Maxwell Findlay fatally crashed another Envoy, modified with long-range fuel tanks, in northern Rhodesia during the October 1936 Portsmouth to Johannesburg Schlesinger African Air Race. They were to use a Viceroy purchased for £5500; but when offered £9500 (the cost of the plane plus the first prize of £4000) by a Spanish (war) buyer they cashed the cheque and ordered a Cheetah-engine Envoy with long range tanks which had similar performance to the Viceroy.
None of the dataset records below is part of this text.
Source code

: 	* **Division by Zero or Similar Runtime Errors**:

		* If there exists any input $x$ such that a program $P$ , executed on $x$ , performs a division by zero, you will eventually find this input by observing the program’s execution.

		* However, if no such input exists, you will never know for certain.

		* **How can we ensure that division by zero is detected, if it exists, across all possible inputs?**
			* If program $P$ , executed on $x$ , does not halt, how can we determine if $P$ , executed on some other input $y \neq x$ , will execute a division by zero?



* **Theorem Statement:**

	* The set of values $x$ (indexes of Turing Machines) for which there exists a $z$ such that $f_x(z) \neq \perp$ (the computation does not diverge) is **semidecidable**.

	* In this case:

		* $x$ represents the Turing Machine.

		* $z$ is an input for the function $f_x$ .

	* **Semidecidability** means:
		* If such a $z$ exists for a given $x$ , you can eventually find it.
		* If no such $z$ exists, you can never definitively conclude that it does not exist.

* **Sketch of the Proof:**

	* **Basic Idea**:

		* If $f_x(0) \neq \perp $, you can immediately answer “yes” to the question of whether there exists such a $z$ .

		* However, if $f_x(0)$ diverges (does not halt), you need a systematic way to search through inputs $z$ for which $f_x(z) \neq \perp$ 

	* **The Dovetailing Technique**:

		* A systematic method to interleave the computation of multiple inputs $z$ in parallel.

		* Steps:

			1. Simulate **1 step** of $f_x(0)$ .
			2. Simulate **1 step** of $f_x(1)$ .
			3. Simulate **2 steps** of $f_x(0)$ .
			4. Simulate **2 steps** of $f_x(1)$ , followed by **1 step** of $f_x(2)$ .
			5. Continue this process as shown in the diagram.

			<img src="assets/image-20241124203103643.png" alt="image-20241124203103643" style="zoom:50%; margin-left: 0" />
But at Abercorn in Africa they could not wait for the wind to drop so they could take off downhill. They took off with maximum load uphill against the wind but failed to clear trees beyond the strip and crashed.

The Envoy prototype (demonstrator) was sold to the Spanish Nationalists for £6000 cash (six £1000 Bank of England notes) in September 1936 and used as a VIP transport. On 3 June 1937 it flew into a mountain killing all on board including General Mola.